La culture des médias indépendants telle qu’elle a germé et s’est développée au cours de la dernière décennie nous a donné WikiLeaks, et son efficacité ne peut être surestimée. Elle nous a donné toutes sortes de journalistes courageux qui défendent les principes d’une presse véritablement libre, et les gens les ont écoutés. Elle nous a donné des lanceurs d’alerte qui sont admirés même si l’État profond les condamne.
Et maintenant, l’État de la sécurité nationale nous donne une équipe de divulgateurs de secrets composée de valets du courant dominant, une journaliste faussement indépendante élevée aux plus grands honneurs, et une lanceuse d’alerte qui s’est vue remettre son sifflet – trois lèche-bottes, trois simulacres. Ce sont trois escrocs. Ils sont au journalisme indépendant ce que McDonald’s est à la nourriture.
Il n’y a qu’une seule défense contre cet assaut contre la vérité et l’intégrité, mais c’est une très bonne défense. Il s’agit de la sensibilisation. CNN, Democracy Now !, l’ICIJ, Maria Ressa, Frances Haugen – aucun de ces médias et de nombreuses autres personnes ne sont correctement étiquetés. Mais les étiquettes peuvent être écrites avec des efforts modestes. La prise de conscience et l’examen minutieux, l’observation et l’écoute, seront suffisants.
Patrick Lawrence
Patrick Lawrence, correspondant à l’étranger pendant de nombreuses années, principalement pour l’International Herald Tribune, est chroniqueur, essayiste, auteur et conférencier. Son livre le plus récent est « Time No Longer : Americans After the American Century « . Suivez-le sur Twitter @thefloutist. Son site web est Patrick Lawrence. Soutenez son travail via son site Patreon.

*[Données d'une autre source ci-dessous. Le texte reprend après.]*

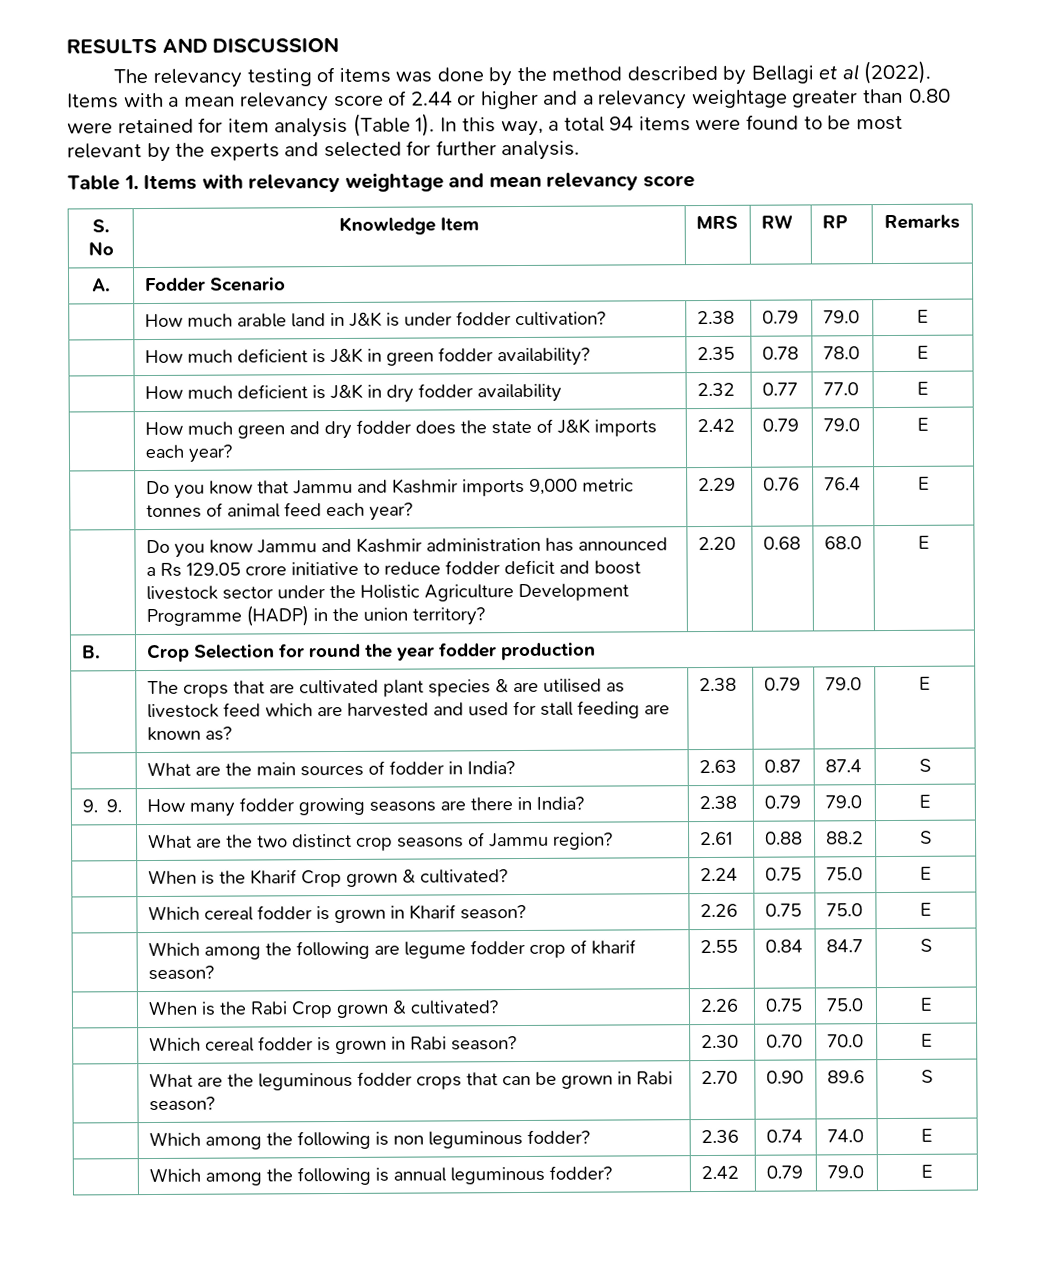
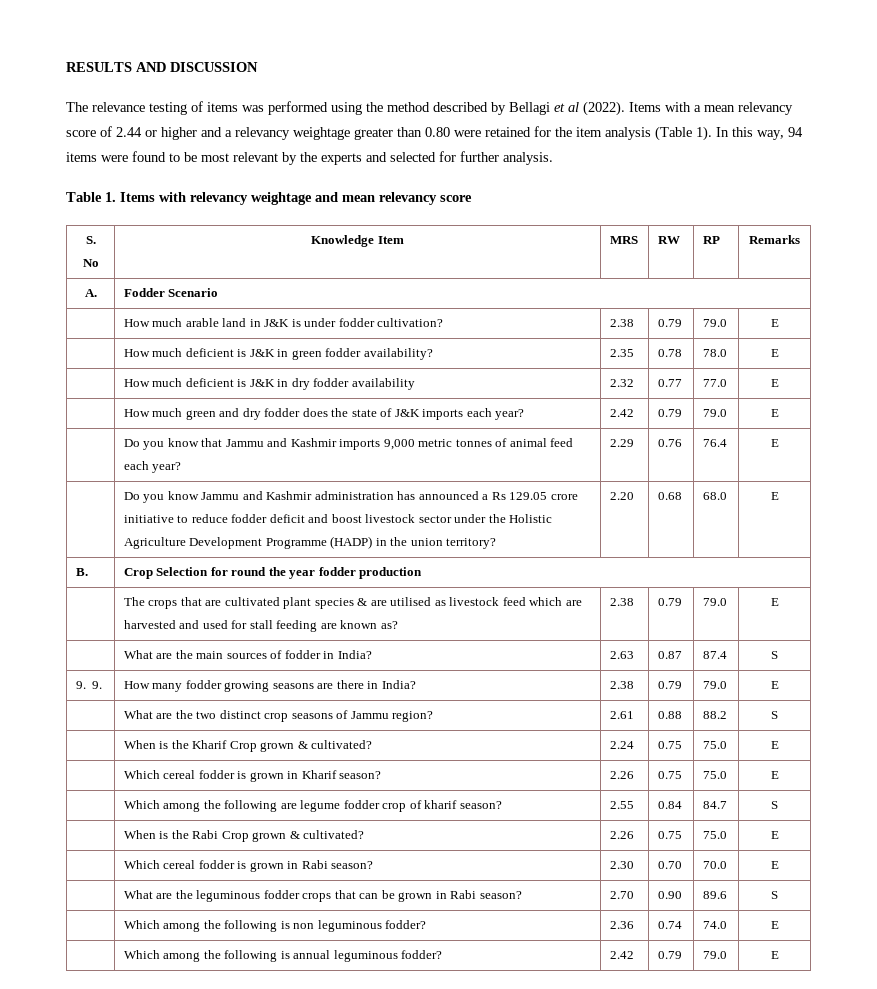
[152,68,242,88] relevancy -> [92,102,145,112] relevance
[436,67,513,87] done by -> [268,101,362,115] performed using
(224, 125) none -> [555,127,572,137] the
[548,116,605,132] a total -> (784, 135) none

Traduction « l’absence de solidarité entre médias indépendants sera leur talon d’achille » par Viktor Dedaj avec probablement toutes les fautes et coquilles habituelles
Remarque personnelle : Le Prix Nobel de la Paix, la journaliste Maria Ressa, a déclaré que ce que faisaient Julian Assange et Wikileaks n’était pas du vrai journalisme. Ce qui me fait dire que le Prix Nobel est à la paix et au journalisme ce que le Concours de l’Eurovision est à la musique.